------ EXTRAIT À LIRE ------

Le Qatar, phare du néo-libéralisme
L’Organisation Internationale du Travail a donné 12 mois au Qatar pour mettre fin à l'esclavage des travailleurs migrants, sinon, il pourrait « faire l’objet d’une éventuelle commission d’enquête des Nations Unies ». Quelle terrible menace !
Cet « avertissement » est le résultat d’une enquête formelle par l’OIT ce mois-ci sur les allégations de travail forcé dans l’Etat du Golfe (propriétaire du PSG) où se trouvent des travailleurs migrants bloqués pendant des mois sans salaire et dépouillés de leurs passeports. La délégation, conduite par l'ambassadeur du Japon auprès des Nations Unies à Genève, M. Misako Kaji, a rencontré les travailleurs sans papiers qui n’avaient pas accès aux soins de santé gratuits et étaient profondément endettés. Ils ont également contrôlé l'hébergement des travailleurs qui ne "répond pas, et de loin, aux normes minimales, consistant en logements de 10 à 12 travailleurs par petite pièce insalubre, cuisine et des installations sanitaires sommaires".
L'OIT a demandé au Qatar d'agir à propos du traitement des travailleurs les plus vulnérables et d’entreprendre des changements législatifs faute de quoi l’organisme pourrait décider en Mars 2017 de lancer une « commission d'enquête ».
Le Qatar a promis d'introduire une nouvelle loi dans quelques mois pour mettre fin au système de « kafala » (1) en vertu de laquelle les travailleurs migrants ne peuvent travailler que pour leur patron et n’ont pas la liberté de changer d'employeur ou de quitter le pays sans l'approbation de leurs « protecteurs », ce qui revient à des conditions assimilables à l'esclavage moderne pour la plupart des 1,5 millions de travailleurs migrants au Qatar.

------ ENTRÉES EXTRAITES ------

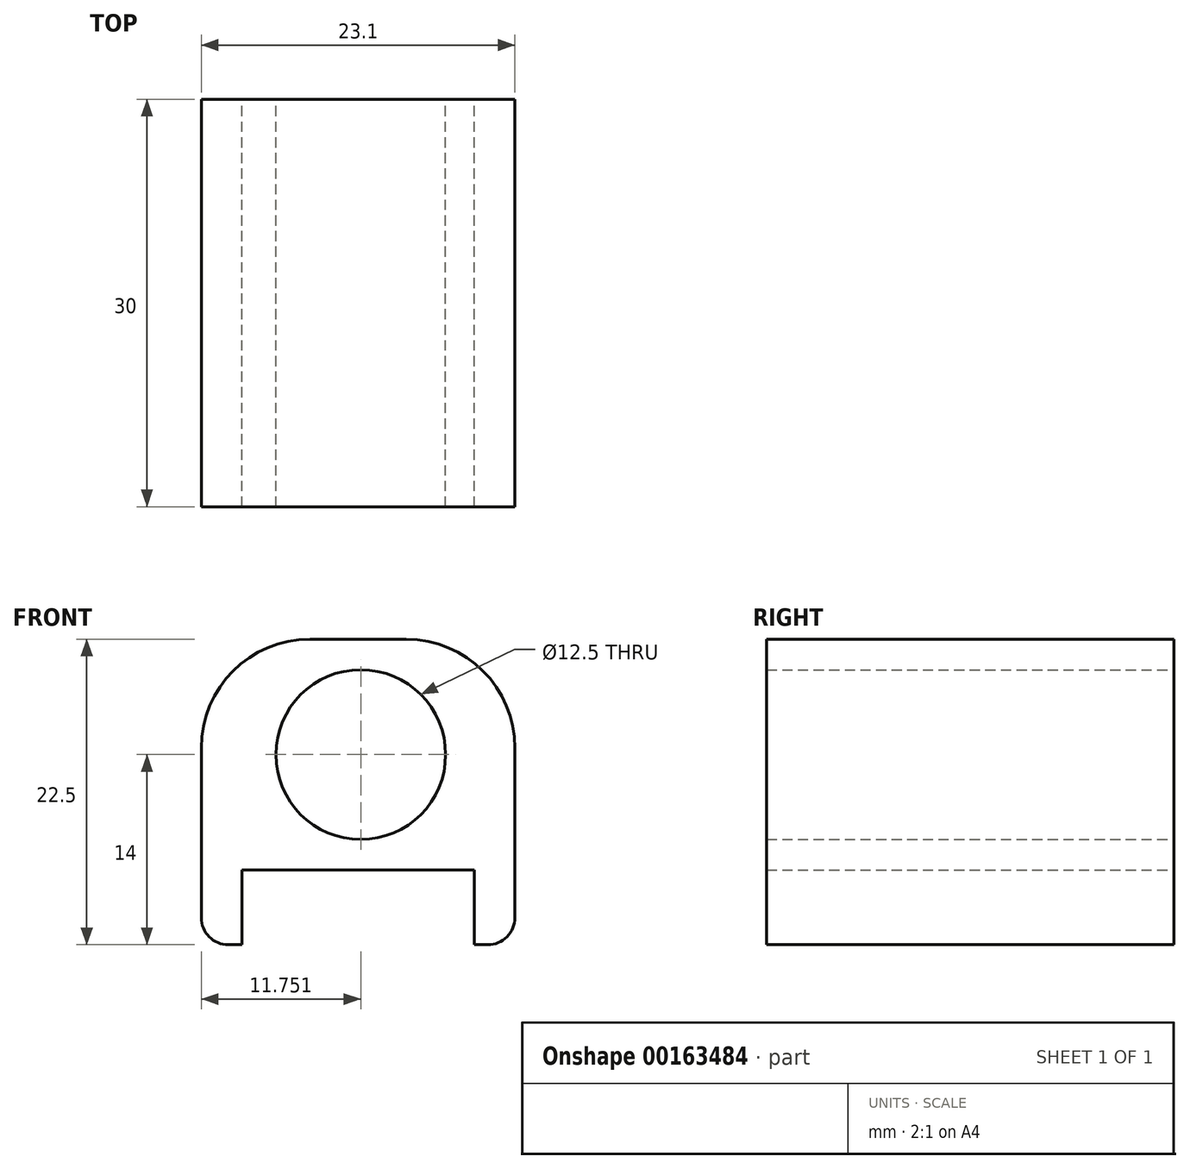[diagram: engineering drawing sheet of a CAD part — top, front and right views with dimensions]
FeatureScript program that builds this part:
annotation { "Feature Type Name" : "Feature", "Feature Type Description" : "" }
export const myFeature = defineFeature(function(context is Context, id is Id, definition is map)
    precondition{}
    {
        {
            var Q0;
            Q0=qCreatedBy(makeId("Front.planeOp"),FACE);
            var sketch = newSketch(context, id + "F0", { "sketchPlane" : qUnion([Q0])});
            skLineSegment(sketch, "E0.bottom", {"start": v(-11.26, 17) * mm, "end": v(-4.16, 17) * mm});
            skLineSegment(sketch, "E0.top", {"start": v(-19.26, 0) * mm, "end": v(3.84, 0) * mm});
            skLineSegment(sketch, "E0.left", {"start": v(-19.26, 9) * mm, "end": v(-19.26, 0) * mm});
            skLineSegment(sketch, "E0.right", {"start": v(3.84, 9) * mm, "end": v(3.84, 0) * mm});
            skLineSegment(sketch, "E1.bottom", {"start": v(-19.26, 0) * mm, "end": v(-16.26, 0) * mm});
            skLineSegment(sketch, "E1.top", {"start": v(-17.26, -5.5) * mm, "end": v(-16.26, -5.5) * mm});
            skLineSegment(sketch, "E1.left", {"start": v(-19.26, 0) * mm, "end": v(-19.26, -3.5) * mm});
            skLineSegment(sketch, "E1.right", {"start": v(-16.26, 0) * mm, "end": v(-16.26, -5.5) * mm});
            skLineSegment(sketch, "E2.bottom", {"start": v(3.84, 0) * mm, "end": v(0.84, 0) * mm});
            skLineSegment(sketch, "E2.top", {"start": v(1.84, -5.5) * mm, "end": v(0.84, -5.5) * mm});
            skLineSegment(sketch, "E2.left", {"start": v(3.84, 0) * mm, "end": v(3.84, -3.5) * mm});
            skLineSegment(sketch, "E2.right", {"start": v(0.84, 0) * mm, "end": v(0.84, -5.5) * mm});
            skCircle(sketch, "E3", {"center": v(-7.5, 8.5) * mm, "radius": 6.25 * mm});
            skPoint(sketch, "E3.centerSnap0", {"position": v(-19.26, 8.5) * mm});
            skPoint(sketch, "E4.visualSharp", {"position": v(-19.26, 17) * mm});
            skArc(sketch, "E4.filletArc", {"start": v(-11.26, 17) * mm, "mid": v(-16.92, 14.66) * mm, "end": v(-19.26, 9) * mm});
            skPoint(sketch, "E5.visualSharp", {"position": v(3.84, 17) * mm});
            skArc(sketch, "E5.filletArc", {"start": v(3.84, 9) * mm, "mid": v(1.5, 14.66) * mm, "end": v(-4.16, 17) * mm});
            skPoint(sketch, "E6.visualSharp", {"position": v(-19.26, -5.5) * mm});
            skArc(sketch, "E6.filletArc", {"start": v(-19.26, -3.5) * mm, "mid": v(-18.67, -4.91) * mm, "end": v(-17.26, -5.5) * mm});
            skPoint(sketch, "E7.visualSharp", {"position": v(3.84, -5.5) * mm});
            skArc(sketch, "E7.filletArc", {"start": v(1.84, -5.5) * mm, "mid": v(3.25, -4.91) * mm, "end": v(3.84, -3.5) * mm});
            skSolve(sketch);
        }
        {
            var Q0;
            Q0 = qSketchRegion(id + "F0", true);
            var Q1;
            Q1=makeQuery(id+"F0.imprint","IMPRINT",FACE,{"disambiguationData":[TD([[makeQuery(id+"F0.imprint","IMPRINT",EDGE,{"derivedFrom":sQuery(id+"F0.wireOp",EDGE,"E0.bottom")}),-1.0]])]});
            extrude(context, id + "F1", {"entities" : qUnion([Q0, Q1]), "depth" : 30 * mm});
        }
    });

------

CONSIGNES ÉCRITES:
[1] Reproduisez sans aucune modification les lignes de la partie « Entrées extraites », de la première jusqu'à celle qui contient « v(-19.26, 17) * », cette dernière comprise. Laissez les images de côté dans votre réponse.
[2] Prolongez le texte sur le sort des travailleurs migrants au Qatar au-delà de sa dernière phrase.

RÉPONSES PAR CONSIGNE:
[1]
[diagram: engineering drawing sheet of a CAD part — top, front and right views with dimensions]
FeatureScript program that builds this part:
annotation { "Feature Type Name" : "Feature", "Feature Type Description" : "" }
export const myFeature = defineFeature(function(context is Context, id is Id, definition is map)
    precondition{}
    {
        {
            var Q0;
            Q0=qCreatedBy(makeId("Front.planeOp"),FACE);
            var sketch = newSketch(context, id + "F0", { "sketchPlane" : qUnion([Q0])});
            skLineSegment(sketch, "E0.bottom", {"start": v(-11.26, 17) * mm, "end": v(-4.16, 17) * mm});
            skLineSegment(sketch, "E0.top", {"start": v(-19.26, 0) * mm, "end": v(3.84, 0) * mm});
            skLineSegment(sketch, "E0.left", {"start": v(-19.26, 9) * mm, "end": v(-19.26, 0) * mm});
            skLineSegment(sketch, "E0.right", {"start": v(3.84, 9) * mm, "end": v(3.84, 0) * mm});
            skLineSegment(sketch, "E1.bottom", {"start": v(-19.26, 0) * mm, "end": v(-16.26, 0) * mm});
            skLineSegment(sketch, "E1.top", {"start": v(-17.26, -5.5) * mm, "end": v(-16.26, -5.5) * mm});
            skLineSegment(sketch, "E1.left", {"start": v(-19.26, 0) * mm, "end": v(-19.26, -3.5) * mm});
            skLineSegment(sketch, "E1.right", {"start": v(-16.26, 0) * mm, "end": v(-16.26, -5.5) * mm});
            skLineSegment(sketch, "E2.bottom", {"start": v(3.84, 0) * mm, "end": v(0.84, 0) * mm});
            skLineSegment(sketch, "E2.top", {"start": v(1.84, -5.5) * mm, "end": v(0.84, -5.5) * mm});
            skLineSegment(sketch, "E2.left", {"start": v(3.84, 0) * mm, "end": v(3.84, -3.5) * mm});
            skLineSegment(sketch, "E2.right", {"start": v(0.84, 0) * mm, "end": v(0.84, -5.5) * mm});
            skCircle(sketch, "E3", {"center": v(-7.5, 8.5) * mm, "radius": 6.25 * mm});
            skPoint(sketch, "E3.centerSnap0", {"position": v(-19.26, 8.5) * mm});
            skPoint(sketch, "E4.visualSharp", {"position": v(-19.26, 17) * mm});

[2]
Le Premier ministre du Qatar, M. Abdullah bin Nasser bin Khalifa Al Thani, a affirmé que le Qatar fait face « un grand défi sur le front du travail », mais il a affirmé que les principales questions étaient dues aux pratiques de recrutement dans les pays d'envoi de main-d'œuvre.
La délégation de l’OIT a constaté que le Qatar n’agissait pas pour que cesse la pratique de confiscation des passeports ni pour interdire le paiement de frais de recrutement élevés par les travailleurs, ce qui les met dans une situation d’endettement insurmontable.
L'action de l’OIT donnait suite à une plainte d'une douzaine de pays, dont le Royaume-Uni, la France, le Pakistan et le Canada, accusant le le Qatar de ne pas respecter la convention des Nations unies sur le travail forcé en affirmant : « dès le moment où les travailleurs migrants commencent le processus de recherche d'un emploi au Qatar, ils sont entraînés dans un système de forte exploitation qui facilite le recours au travail forcé par leurs employeurs : substitution de contrat, frais de recrutement accompagnés de prêts à intérêt élevé, confiscation de passeports ». En outre, ont déclaré les pays cités, "Le Qatar ne parvient pas à maintenir un cadre juridique suffisant pour protéger les droits des travailleurs migrants, conformément au droit international ni même à faire respecter les protections juridiques qui existent actuellement. En particulier, la loi de parrainage, une des plus restrictives dans la région du Golfe, facilite le travail forcé, entre autres choses, ce qui rend très difficile pour un travailleur migrant de quitter un employeur abusif."
L'OIT a accordé au Qatar le crédit d’avoir pris des mesures concrètes pour le bien-être des travailleurs et constaté l'amélioration de l'hébergement dans « la ville du travail » en cours de construction pour 100.000 travailleurs : "Les chambres mesurant 24 mètres carrés seront partagées par quatre travailleurs. Les bâtiments incluent des cantines, des salles informatiques, une salle de sport et une salle de télévision, et la « Ville du travail » bénéficiera d'installations comme un centre de santé, des magasins, un poste de police et des espaces verts."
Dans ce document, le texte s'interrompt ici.